The immediate threat for the losing DMK, however, is Jayalalithaa’s fury in a state well known for vendetta politics. ‘The rule of law’ was the thrust of her campaign, as she went about highlighting the DMK’s “corruption and nepotism”. She launched blistering attacks on the DMK and even promised to reopen old cases in which Alagiri had been acquitted, including one of murder. “DMK leaders will be punished,” she had thundered, “They will go to jail.” She almost made it sound like part of her manifesto, to which she’d be duty bound. “Raja is already in jail. Kanimozhi will soon follow suit. The rest, like Alagiri, his brother [and former deputy CM] MK Stalin and other DMK leaders will be taken care of by Amma,” says an AIADMK leader on condition of anonymity, as his party’s victory becomes clear on 13 May, “They are involved in so many scams that it’s hard to count. After all, we won public support on the corruption and nepotism issue. The electorate wants us to punish them.”

For the humbled DMK, there is little solace in the fact that the Congress, which contested 63 seats in alliance with it, has fared even worse. The 2G scam seems to have jinxed both parties’ fortunes in Tamil Nadu. What observers wonder is whether the alliance will survive the electoral drubbing. “The alliance is in one piece,” Youth Congress leader Karti Chidambaram told a TV channel, “It did not get the winnability we desired, which the DMDK [led by actor Captain Vijaykanth] managed for the AIADMK.”

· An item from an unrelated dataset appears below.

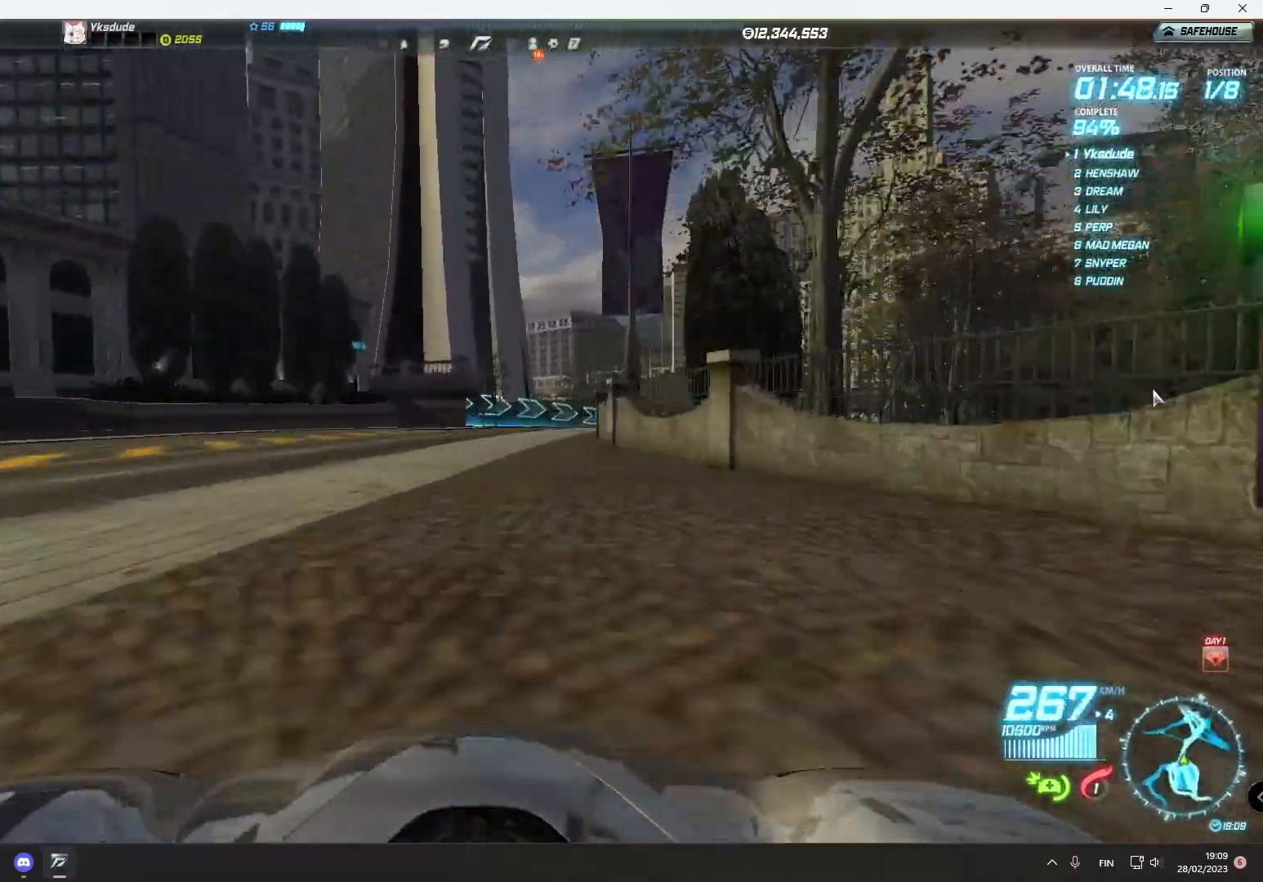
{"buttons": ["R2"], "left_stick": "right", "events": []}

Yet, what is going to happen next is not so clear. There are reports of a deep rift between the youth leader Karti Chidambaram’s father, Union Minister P Chidambaram, and senior Congress leader GK Vasan. The two had been at odds earlier too, and the state’s loss could sharpen the divide. But then, the Congress has mostly itself to blame. It mishandled the 2G scam, trying to distance itself from it (in vain, at least in Tamil voters’ view), and has suffered for it. While it tried to present a picture of integrity by taking action against the individuals involved, it couldn’t escape the fate of its ally. There is a reason that Jayalalithaa’s message rang home. And ignoring it has its consequences.